A Sound-Painting of Eternity

Image result for louange a l'eternite de jesus yo yo ma
The cellist Yo-Yo Ma performs on-stage with pianist Kathryn Stott

In 1941, pianist and composer Olivier Messiaen–trapped in a German prison camp with a violinist, a cellist, and a clarinetist–wrote his Quartet for the End of Time, a pivotal 20th-century work inspired by birdsong, the nature of time, and Messiaen’s own beliefs about the divine.

What I’d like to talk about is the fifth movement of the quartet: the “Louange à l’Éternité de Jésus,” scored for just cello and piano. While I’m not a religious person, I find myself so mesmerized by this piece each time I listen to it–and only recently have I considered why. First, I’ll put a link to a recording:

https://www.youtube.com/watch?v=Od5cGDOKXFk

The movement begins with a lone cello line meandering in empty space, before being joined by warm, pulsing harmonies from the piano. There is no clear beat, no steady rhythm except the ringing, repetitive chords of the piano–the cello continues to sing a beautiful unbroken melody, like a vocalist that never breathes between phrases, defying the finite length of the cello bow.
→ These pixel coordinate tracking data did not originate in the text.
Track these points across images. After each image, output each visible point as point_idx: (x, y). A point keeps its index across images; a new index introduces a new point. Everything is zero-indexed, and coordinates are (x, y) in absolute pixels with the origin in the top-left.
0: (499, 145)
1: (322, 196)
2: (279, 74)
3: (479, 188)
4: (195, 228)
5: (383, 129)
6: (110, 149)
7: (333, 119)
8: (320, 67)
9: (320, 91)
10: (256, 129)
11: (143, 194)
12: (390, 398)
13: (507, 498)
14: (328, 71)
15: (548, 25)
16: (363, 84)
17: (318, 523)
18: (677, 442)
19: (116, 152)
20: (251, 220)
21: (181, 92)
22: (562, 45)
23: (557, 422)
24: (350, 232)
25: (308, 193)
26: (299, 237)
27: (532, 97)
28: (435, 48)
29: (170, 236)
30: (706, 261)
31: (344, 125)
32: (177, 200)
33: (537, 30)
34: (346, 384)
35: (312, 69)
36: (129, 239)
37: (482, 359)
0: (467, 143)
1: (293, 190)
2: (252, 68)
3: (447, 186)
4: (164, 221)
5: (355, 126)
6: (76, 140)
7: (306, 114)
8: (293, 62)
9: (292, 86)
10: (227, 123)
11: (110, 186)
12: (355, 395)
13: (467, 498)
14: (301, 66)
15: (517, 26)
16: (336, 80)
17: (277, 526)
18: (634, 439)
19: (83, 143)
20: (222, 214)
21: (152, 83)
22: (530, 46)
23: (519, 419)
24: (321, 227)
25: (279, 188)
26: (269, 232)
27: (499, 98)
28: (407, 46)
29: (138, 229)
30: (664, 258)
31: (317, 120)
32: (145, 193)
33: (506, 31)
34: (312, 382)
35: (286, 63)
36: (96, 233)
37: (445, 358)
There is something simultaneously surreal and Herculean about this task, and the listener is left with little to no sense of tempo or time–after all, the piece is marked “infiniment lent” or “infinitely slow.”

Above all, I am amazed that Messiaen could choose to depict eternal divine love in the face of imminent death and destruction, and I think that speaks to many people–even if that love manifests itself in different ways for everyone.